Al Ameen
- Founder: Mohammed Abdur Rahiman
- Founded: October 12, 1924; 101 years ago
- Ceased publication: 1939
- Language: Malayalam
- Headquarters: Calicut
- Country: British India

= Al Ameen (newspaper) =

Indian Malayalam-language newspaper

Al Ameen was a Malayalam language newspaper founded in 1924 by Mohammed Abdur Rahiman in Calicut, India. It continued its publication until 1939 when it was banned by the Madras government for campaigning in support of India's non-cooperation in World War II.

== History ==
Mohammed Abdur Rahiman registered Al-Ameen Company in Calicut in 1923. The first issue of Al Ameen newspaper came out on 12 October 1924, on Prophet Muhammad's birthday. The first issue was published with a message from Vallathol Narayana Menon. The newspaper was started to support the Indian independence movement and Khilafat Movement, and allegedly to reform Malabar's Muslim community. Abdur Rahiman's statement in Mathrubhumi about Al Ameen reads: "In Al-Ameen, along with the local news and telegraphic messages, there will be various articles borrowed from English, Arabic, Urdu and Tamil newspapers in India and abroad. It will be very helpful to know about the news related to Indian National Congress and Khilafat Movement. The opinions published by Mohammad Ali Jauhar in The Comrade will be carried in Al-Ameen also.

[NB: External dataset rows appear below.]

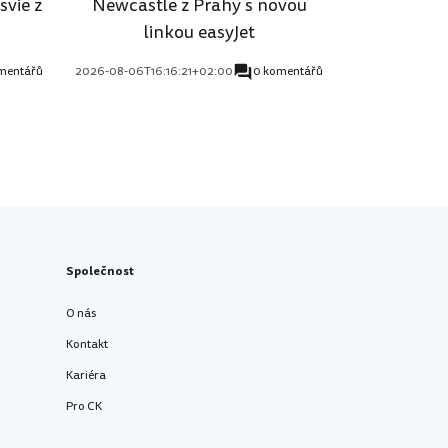
svie z
Newcastle z Prahy s novou
linkou easyJet
mentářů
2026-08-06T16:16:21+02:00
0 komentářů
Společnost
O nás
Kontakt
Kariéra
Pro CK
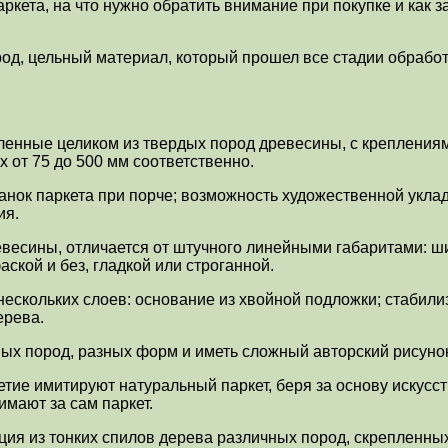
ркета, на что нужно обратить внимание при покупке и как з
од, цельный материал, который прошел все стадии обработ
ленные целиком из твердых пород древесины, с креплениям
 от 75 до 500 мм соответственно.
ланок паркета при порче; возможность художественной укл
ия.
весины, отличается от штучного линейными габаритами: ши
ской и без, гладкой или строганной.
ескольких слоев: основание из хвойной подложки; стабили
ерева.
ых пород, разных форм и иметь сложный авторский рисунок
ие имитируют натуральный паркет, беря за основу искусс
имают за сам паркет.
ция из тонких спилов дерева различных пород, скрепленны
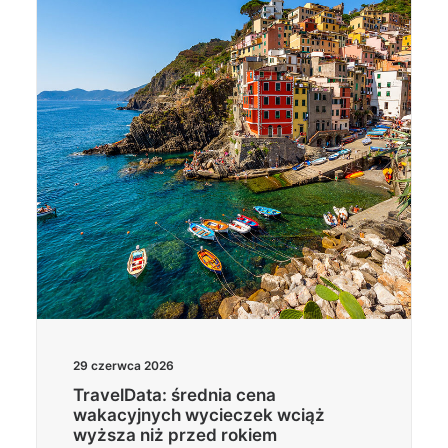
Wyszukiwanie
29 czerwca 2026
TravelData: średnia cena
wakacyjnych wycieczek wciąż
wyższa niż przed rokiem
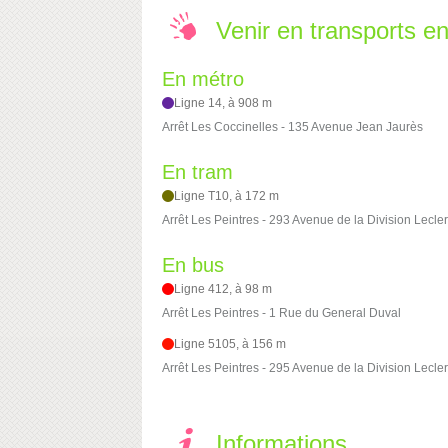
Venir en transports 
En métro
Ligne 14, à 908 m
Arrêt Les Coccinelles - 135 Avenue Jean Jaurès
En tram
Ligne T10, à 172 m
Arrêt Les Peintres - 293 Avenue de la Division Lecle
En bus
Ligne 412, à 98 m
Arrêt Les Peintres - 1 Rue du General Duval
Ligne 5105, à 156 m
Arrêt Les Peintres - 295 Avenue de la Division Lecle
Informations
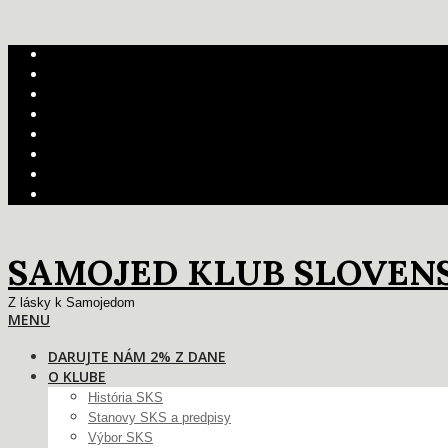
Skip
FCI
to
SKJ
content
UKK
DOGSHOW
CLUBDOGSHOW
ESS2018
WSM2022
Darujte nám 2% z dane
SAMOJED KLUB SLOVEN
Z lásky k Samojedom
Primary
MENU
Navigation
DARUJTE NÁM 2% Z DANE
Menu
O KLUBE
História SKS
Stanovy SKS a predpisy
Výbor SKS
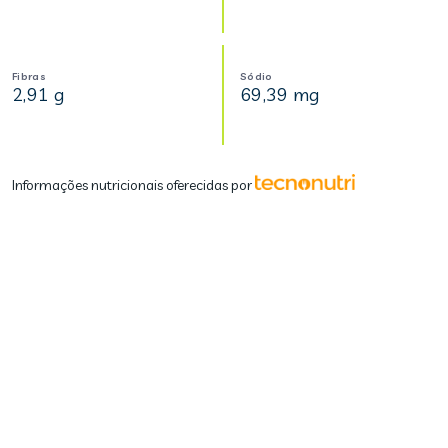
Fibras
Sódio
2,91 g
69,39 mg
Informações nutricionais oferecidas por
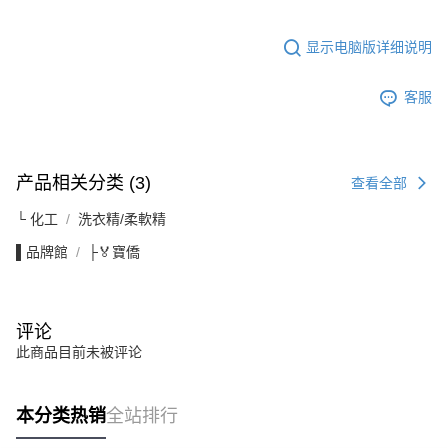
显示电脑版详细说明
客服
产品相关分类 (3)
查看全部
└ 化工
洗衣精/柔軟精
▌品牌館
├🏅寶僑
评论
此商品目前未被评论
本分类热销
全站排行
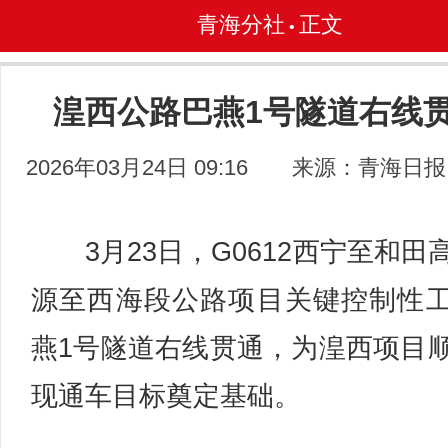
青海分社
正文
•
湟西公路巴燕1号隧道右线
2026年03月24日 09:16
来源：青海日报
3月23日，G0612西宁至和田
源至西海段公路项目关键控制性
燕1号隧道右线贯通，为湟西项目
现通车目标奠定基础。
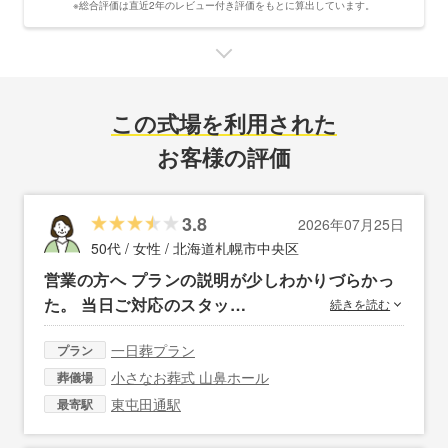
※総合評価は直近2年のレビュー付き評価をもとに算出しています。
この式場を利用された
お客様の評価
3.8
2026年07月25日
50代 / 女性 /
北海道札幌市中央区
営業の方へ プランの説明が少しわかりづらかっ
た。 当日ご対応のスタッ…
続きを読む
一日葬プラン
プラン
小さなお葬式 山鼻ホール
葬儀場
東屯田通駅
最寄駅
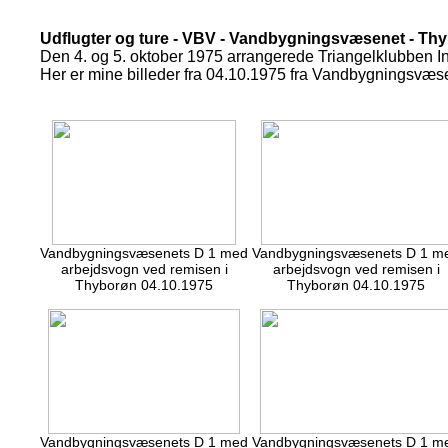
Udflugter og ture - VBV - Vandbygningsvæsenet - Th
Den 4. og 5. oktober 1975 arrangerede Triangelklubben I
Her er mine billeder fra 04.10.1975
fra Vandbygningsvæse
Vandbygningsvæsenets D 1 med
Vandbygningsvæsenets D 1 m
arbejdsvogn ved remisen i
arbejdsvogn ved remisen i
Thyborøn 04.10.1975
Thyborøn 04.10.1975
Vandbygningsvæsenets D 1 med
Vandbygningsvæsenets D 1 m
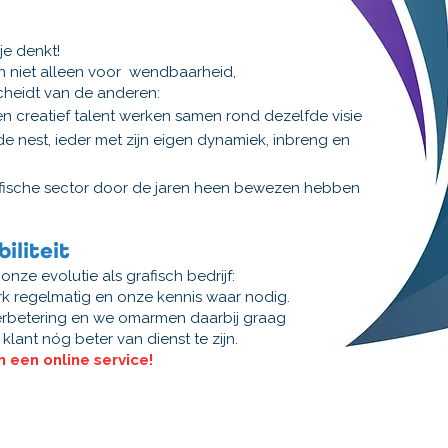
e denkt!​
n niet alleen voor wendbaarheid,
heidt van de anderen:
en creatief talent werken samen rond dezelfde visie​
de nest, ieder met zijn eigen dynamiek, inbreng en
grafische sector door de jaren heen bewezen hebben
biliteit
ze evolutie als grafisch bedrijf:
 regelmatig en onze kennis waar nodig.
verbetering en we omarmen daarbij graag
lant nóg beter van dienst te zijn.
 een online service!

Initially published as a tri-weekly, Al Ameen became a daily in 1930. In the period of activities of the Indian freedom struggle, Al Ameen crticized the British rule. The Madras government confiscated the Al Ameens press in August 1930. Al Ameen resumed publication in November 1930, but soon became a tri-weekly due to financial issues. In March 1939, it started publishing as a daily again. It continued publication as a daily until September 1939 when it was banned by the Madras government for campaigning in support of India's non-cooperation in World War II.

== Legacy ==
Al Ameen is considered to have contributed to the development of political journalism in Kerala. It is cited in studies of the regional press and its role in the Indian independence movement.

The newspaper is also associated with the legacy of its founder, Mohammed Abdur Rahiman, a nationalist leader and journalist in Kerala.